DATA SECTION:
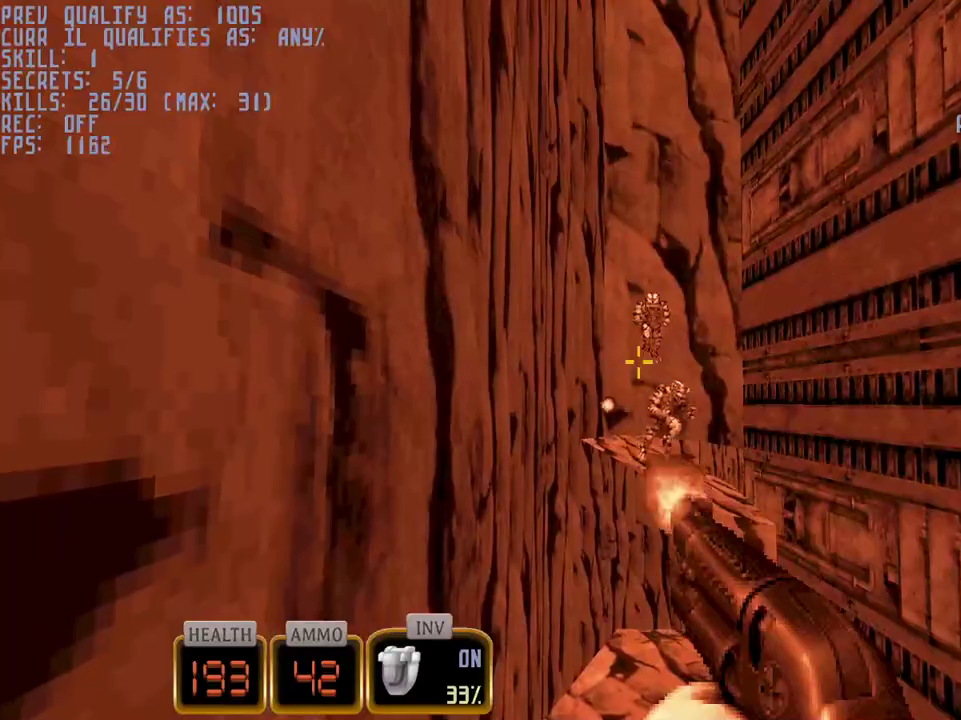
{"keys": [], "mouse": ["left"], "events": [[350, "w", "down"], [483, "w", "up"]]}
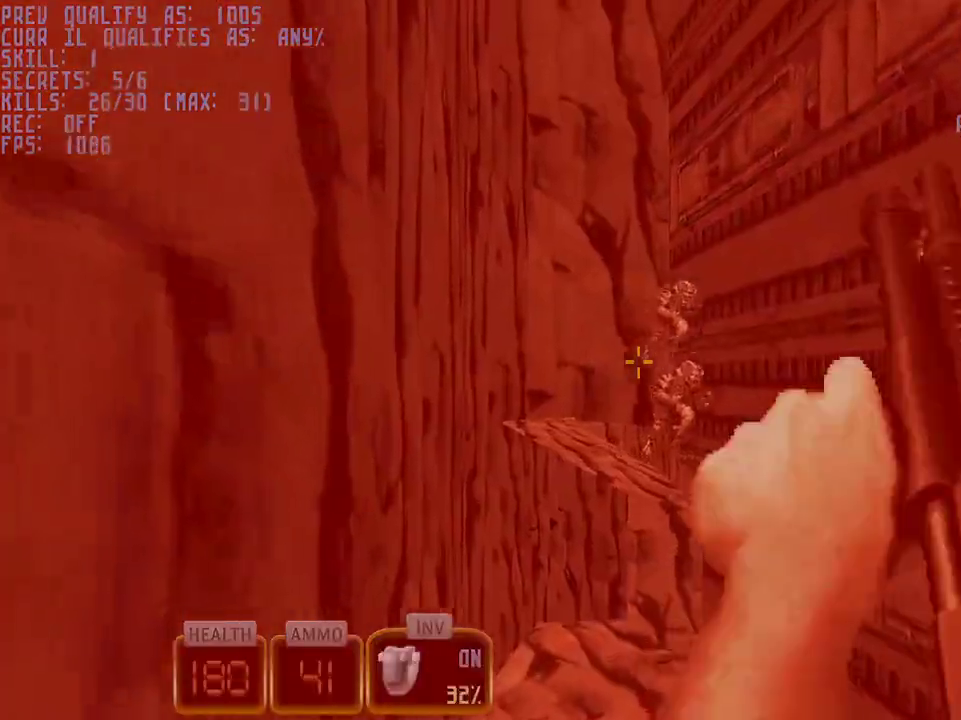
{"keys": [], "mouse": ["left"], "events": []}
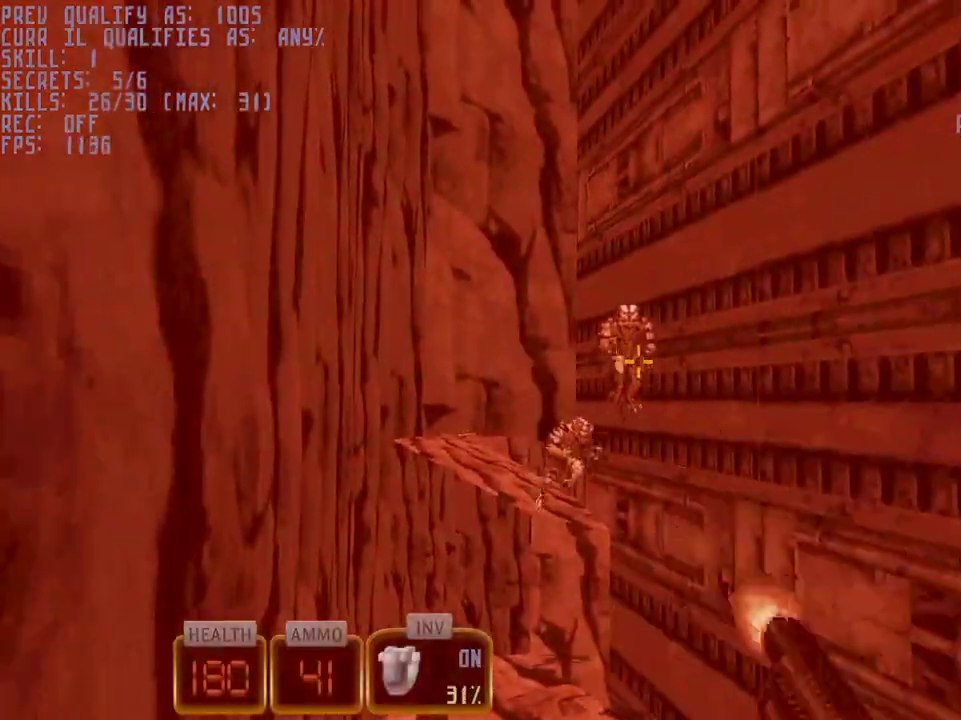
{"keys": ["w"], "mouse": ["left"], "events": [[333, "w", "down"]]}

WHAT YOU SHOULD DO: The required output is each line above restated verbatim, with all images omitted.

OUTPUT FOR THIS TASK:
{"keys": [], "mouse": ["left"], "events": [[350, "w", "down"], [483, "w", "up"]]}
{"keys": [], "mouse": ["left"], "events": []}
{"keys": ["w"], "mouse": ["left"], "events": [[333, "w", "down"]]}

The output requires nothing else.